- **Aufgaben**
1. Welches Plug-in wird im Textauszug über WordPress und die DSGVO als „Schweizer Messer“ bezeichnet?
2. Warum warnen laut dem Textauszug über WordPress und die DSGVO einige Websites vor JetPack? Antworte in ein bis drei Sätzen.
3. Führe den Textauszug über WordPress und die DSGVO nach seinem letzten Satz fort.

====== Textauszug ======

DS-GVO?

Klar. Datenschutz ist wichtig. Aber das neue Gesetz bringt die Menschen, die damit zu tun haben auch ganz schön durcheinander.

Ich nutze WordPress für dieser Website, wie auf allen Websites, die ich betreibe. Sucht man nur nach „WordPress DSGVO“ im Web kommen zig Seiten. Einige enthalten nur den allgemeinen Kram. Andere waren vor den diversen Plug-Ins.

Personenbezogene Daten?

Die Gefahr entsteht ja nur, wenn man Daten der Website-Nutzer abfragt (auch indirekt). So gibt es ein „Schweizer Messer“ für WordPress – JetPack – damit kann man viel Funktionalität einfach einschalten. Einige Websites warnen aber davor (beispielsweise https://www.blogmojo.de/wordpress-plugins-dsgvo/). Und gerade wegen der einfachen Besucherstatistik. Schade darum.

====== Vorliegende Angaben ======

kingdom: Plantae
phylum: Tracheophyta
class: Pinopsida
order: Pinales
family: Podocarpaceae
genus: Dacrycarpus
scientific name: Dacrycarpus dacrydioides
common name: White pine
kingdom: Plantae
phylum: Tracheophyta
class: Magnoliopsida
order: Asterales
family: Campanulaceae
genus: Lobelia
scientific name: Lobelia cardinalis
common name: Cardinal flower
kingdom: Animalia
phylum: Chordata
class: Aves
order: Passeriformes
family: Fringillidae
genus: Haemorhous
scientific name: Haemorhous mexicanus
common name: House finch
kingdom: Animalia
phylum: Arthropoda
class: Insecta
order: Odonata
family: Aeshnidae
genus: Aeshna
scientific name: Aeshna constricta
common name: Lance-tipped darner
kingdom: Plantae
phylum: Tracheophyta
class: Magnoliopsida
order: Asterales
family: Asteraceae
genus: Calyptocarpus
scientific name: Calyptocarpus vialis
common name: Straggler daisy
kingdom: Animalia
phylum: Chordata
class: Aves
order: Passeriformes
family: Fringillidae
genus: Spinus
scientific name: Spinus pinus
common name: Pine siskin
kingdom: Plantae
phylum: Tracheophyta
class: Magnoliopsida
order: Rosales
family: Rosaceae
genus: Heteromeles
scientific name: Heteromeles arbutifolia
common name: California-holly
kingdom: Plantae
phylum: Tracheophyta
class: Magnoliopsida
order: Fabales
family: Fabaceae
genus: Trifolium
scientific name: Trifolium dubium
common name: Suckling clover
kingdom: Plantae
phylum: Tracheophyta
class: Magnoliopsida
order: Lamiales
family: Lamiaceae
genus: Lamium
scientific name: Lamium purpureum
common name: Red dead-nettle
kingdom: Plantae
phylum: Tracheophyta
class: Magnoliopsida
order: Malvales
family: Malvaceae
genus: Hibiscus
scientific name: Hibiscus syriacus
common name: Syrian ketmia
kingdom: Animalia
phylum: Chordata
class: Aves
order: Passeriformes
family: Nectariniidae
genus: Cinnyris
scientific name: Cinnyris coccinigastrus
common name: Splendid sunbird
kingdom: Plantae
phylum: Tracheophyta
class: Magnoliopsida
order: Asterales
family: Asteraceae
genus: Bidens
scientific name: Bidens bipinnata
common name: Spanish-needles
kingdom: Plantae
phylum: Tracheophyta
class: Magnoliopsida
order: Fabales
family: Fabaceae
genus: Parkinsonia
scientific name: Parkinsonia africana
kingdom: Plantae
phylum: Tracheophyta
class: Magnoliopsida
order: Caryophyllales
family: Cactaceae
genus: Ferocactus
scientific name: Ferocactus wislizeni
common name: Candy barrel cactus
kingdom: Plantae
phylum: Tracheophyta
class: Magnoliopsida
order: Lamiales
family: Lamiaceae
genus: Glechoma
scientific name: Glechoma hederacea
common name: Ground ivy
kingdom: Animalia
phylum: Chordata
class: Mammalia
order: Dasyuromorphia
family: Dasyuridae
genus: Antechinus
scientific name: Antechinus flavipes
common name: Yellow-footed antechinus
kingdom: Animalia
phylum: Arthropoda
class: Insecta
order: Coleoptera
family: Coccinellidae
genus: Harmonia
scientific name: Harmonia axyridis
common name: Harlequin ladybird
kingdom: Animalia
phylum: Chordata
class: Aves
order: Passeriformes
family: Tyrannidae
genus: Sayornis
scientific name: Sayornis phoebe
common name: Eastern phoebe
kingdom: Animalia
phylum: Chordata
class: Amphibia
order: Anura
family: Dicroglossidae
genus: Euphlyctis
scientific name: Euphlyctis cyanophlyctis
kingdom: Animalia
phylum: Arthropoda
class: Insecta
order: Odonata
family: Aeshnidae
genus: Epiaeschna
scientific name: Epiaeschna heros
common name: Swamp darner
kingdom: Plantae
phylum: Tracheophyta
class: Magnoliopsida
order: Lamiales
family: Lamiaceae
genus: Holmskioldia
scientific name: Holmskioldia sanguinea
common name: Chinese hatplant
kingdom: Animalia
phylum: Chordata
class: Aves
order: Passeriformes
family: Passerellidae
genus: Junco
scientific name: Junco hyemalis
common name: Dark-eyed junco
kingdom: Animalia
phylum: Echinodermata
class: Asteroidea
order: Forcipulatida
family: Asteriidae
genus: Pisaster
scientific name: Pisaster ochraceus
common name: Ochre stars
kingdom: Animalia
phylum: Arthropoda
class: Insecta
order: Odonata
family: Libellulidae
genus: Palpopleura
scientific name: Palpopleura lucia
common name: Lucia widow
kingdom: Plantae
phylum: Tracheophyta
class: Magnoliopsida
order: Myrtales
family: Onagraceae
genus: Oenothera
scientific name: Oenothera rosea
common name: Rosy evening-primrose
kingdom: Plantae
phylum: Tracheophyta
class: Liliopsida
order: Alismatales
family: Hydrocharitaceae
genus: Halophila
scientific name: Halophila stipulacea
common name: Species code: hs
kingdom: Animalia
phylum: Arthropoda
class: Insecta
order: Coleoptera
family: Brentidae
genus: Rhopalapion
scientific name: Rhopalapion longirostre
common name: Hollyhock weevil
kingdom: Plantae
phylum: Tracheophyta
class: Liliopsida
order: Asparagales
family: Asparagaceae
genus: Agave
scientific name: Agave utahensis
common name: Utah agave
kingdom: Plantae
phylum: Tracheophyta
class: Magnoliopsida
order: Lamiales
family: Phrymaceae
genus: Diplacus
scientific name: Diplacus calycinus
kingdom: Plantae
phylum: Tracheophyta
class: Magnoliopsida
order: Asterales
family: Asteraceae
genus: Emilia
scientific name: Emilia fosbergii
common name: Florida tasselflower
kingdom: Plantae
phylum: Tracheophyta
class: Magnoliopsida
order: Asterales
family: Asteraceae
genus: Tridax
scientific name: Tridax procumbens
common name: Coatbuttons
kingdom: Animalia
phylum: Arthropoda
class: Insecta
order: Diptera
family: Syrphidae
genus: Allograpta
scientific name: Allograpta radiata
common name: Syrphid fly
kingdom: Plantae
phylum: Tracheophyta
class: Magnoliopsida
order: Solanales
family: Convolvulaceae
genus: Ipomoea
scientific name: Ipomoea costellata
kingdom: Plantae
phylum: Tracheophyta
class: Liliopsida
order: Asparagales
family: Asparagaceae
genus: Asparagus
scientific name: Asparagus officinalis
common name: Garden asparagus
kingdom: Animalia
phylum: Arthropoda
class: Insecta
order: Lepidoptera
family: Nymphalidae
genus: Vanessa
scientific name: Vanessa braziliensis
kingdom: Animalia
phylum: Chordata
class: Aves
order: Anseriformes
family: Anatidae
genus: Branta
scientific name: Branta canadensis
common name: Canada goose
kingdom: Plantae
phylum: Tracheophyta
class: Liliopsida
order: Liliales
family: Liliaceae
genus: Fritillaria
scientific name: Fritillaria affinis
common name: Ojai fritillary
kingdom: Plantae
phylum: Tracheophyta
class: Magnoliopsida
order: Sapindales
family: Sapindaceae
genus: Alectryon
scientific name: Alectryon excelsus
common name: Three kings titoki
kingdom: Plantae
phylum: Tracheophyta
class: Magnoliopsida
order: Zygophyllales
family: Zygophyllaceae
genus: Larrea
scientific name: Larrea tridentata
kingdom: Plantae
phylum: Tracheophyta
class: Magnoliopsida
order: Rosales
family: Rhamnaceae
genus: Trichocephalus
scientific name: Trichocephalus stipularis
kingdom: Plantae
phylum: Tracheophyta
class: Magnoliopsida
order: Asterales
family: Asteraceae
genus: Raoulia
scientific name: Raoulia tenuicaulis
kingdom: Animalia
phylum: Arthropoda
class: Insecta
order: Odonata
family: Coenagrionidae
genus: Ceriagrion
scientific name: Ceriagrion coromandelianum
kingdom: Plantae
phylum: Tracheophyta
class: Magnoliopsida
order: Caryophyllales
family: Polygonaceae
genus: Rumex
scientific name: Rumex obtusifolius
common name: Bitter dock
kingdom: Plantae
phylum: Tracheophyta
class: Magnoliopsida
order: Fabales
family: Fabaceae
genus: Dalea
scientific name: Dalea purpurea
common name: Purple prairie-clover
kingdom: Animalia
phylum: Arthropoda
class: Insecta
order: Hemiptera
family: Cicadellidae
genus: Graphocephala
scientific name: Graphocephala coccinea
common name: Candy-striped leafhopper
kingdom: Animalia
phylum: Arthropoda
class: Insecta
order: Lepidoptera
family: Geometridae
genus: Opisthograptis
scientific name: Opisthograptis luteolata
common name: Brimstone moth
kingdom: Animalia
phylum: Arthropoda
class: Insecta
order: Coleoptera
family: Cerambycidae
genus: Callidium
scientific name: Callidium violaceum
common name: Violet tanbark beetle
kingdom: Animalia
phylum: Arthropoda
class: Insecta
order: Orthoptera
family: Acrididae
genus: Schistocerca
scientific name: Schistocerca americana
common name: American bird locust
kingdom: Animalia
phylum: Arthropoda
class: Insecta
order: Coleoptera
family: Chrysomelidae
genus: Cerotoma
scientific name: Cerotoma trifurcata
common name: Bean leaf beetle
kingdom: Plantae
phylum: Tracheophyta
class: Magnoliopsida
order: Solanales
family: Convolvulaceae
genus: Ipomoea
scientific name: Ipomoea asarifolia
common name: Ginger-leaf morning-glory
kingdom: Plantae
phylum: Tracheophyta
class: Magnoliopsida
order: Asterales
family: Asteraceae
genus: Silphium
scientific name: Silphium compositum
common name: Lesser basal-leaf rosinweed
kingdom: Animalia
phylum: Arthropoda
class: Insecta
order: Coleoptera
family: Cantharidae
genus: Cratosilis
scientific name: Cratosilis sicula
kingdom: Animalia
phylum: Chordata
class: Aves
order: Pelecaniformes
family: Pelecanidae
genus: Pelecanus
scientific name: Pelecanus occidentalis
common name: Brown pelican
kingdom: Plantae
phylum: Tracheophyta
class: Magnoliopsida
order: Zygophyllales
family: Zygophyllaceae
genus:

======

- **Lösungen**
1. JetPack

2. Einige Websites warnen vor JetPack, und zwar gerade wegen der einfachen Besucherstatistik. Der Text nennt dazu, dass die Gefahr nur entsteht, wenn man Daten der Website-Nutzer abfragt, auch indirekt.

3.
Was also soll man tun? Ich selbst habe auf meinen Websites jede Registrierung unterbunden und lasse auch keine Kommentare mehr zu. Und dann warte ich mal ein paar Monate, was sich so in der Presse entwickelt und werde dann wieder frisch Stück für Stück Funktionen freischalten. Radikal, aber (hoffentlich) sicher vor Abmahnungen. Ich bin mal gespannt, was dieses Gesetzt für Blüten treibt ab dem 25.5.